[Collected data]

........

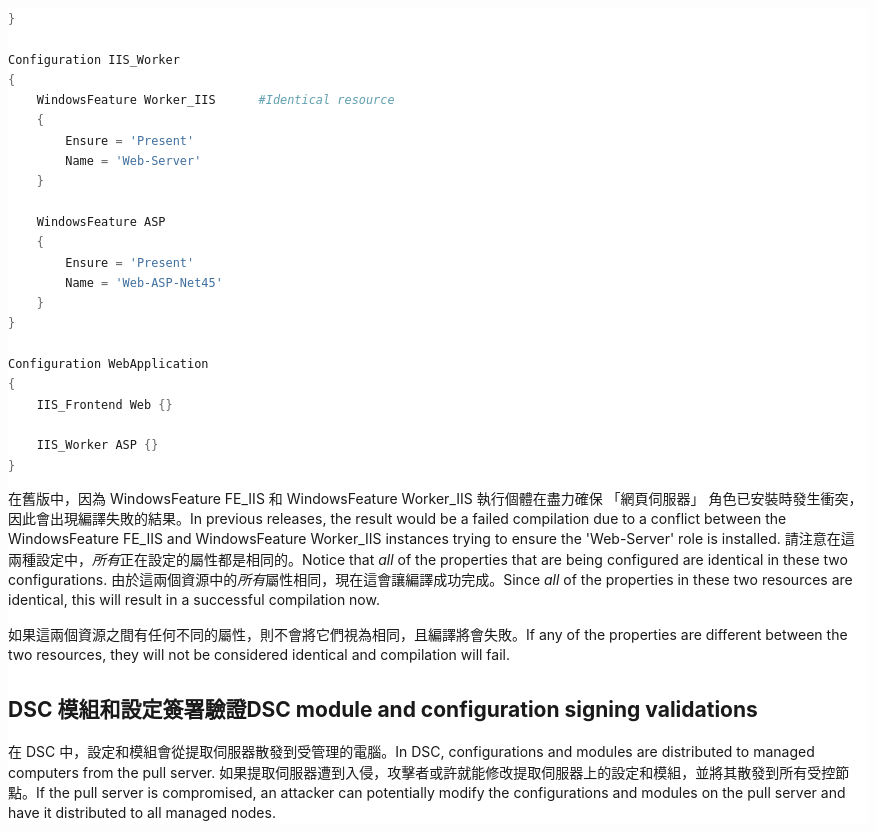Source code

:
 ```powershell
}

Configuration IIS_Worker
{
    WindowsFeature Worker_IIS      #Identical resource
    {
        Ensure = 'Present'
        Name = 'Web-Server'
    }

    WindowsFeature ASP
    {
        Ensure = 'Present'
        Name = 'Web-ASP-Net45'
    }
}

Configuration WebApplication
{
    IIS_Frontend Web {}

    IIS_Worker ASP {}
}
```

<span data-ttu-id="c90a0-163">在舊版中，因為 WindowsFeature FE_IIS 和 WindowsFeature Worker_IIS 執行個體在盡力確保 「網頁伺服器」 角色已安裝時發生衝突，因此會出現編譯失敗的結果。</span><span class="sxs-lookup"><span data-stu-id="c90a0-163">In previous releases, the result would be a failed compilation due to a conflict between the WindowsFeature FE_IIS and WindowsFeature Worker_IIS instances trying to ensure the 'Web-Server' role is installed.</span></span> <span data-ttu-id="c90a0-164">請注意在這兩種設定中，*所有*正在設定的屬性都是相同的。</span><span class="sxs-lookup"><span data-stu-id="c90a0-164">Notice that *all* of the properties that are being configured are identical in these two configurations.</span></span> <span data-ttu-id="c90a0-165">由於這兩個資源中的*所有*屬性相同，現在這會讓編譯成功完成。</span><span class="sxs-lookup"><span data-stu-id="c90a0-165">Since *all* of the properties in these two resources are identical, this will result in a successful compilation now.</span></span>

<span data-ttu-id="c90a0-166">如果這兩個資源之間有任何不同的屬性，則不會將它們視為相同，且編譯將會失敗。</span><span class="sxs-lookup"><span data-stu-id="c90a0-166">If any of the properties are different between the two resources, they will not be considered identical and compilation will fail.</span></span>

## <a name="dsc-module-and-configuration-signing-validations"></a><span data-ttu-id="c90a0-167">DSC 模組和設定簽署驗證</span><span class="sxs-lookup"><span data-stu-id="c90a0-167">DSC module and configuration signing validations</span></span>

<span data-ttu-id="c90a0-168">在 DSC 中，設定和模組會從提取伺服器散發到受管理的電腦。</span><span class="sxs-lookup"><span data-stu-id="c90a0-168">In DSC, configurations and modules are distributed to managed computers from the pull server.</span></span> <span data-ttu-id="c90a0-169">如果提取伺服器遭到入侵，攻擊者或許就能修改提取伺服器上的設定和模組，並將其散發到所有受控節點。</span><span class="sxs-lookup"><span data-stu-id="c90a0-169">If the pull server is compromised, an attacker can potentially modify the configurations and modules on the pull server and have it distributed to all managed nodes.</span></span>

........

* **ASSIGNED TASK**:
How many lines of the entries contain "compilation"? Answer with a number alone.

* **RESPONSE BOX**:
2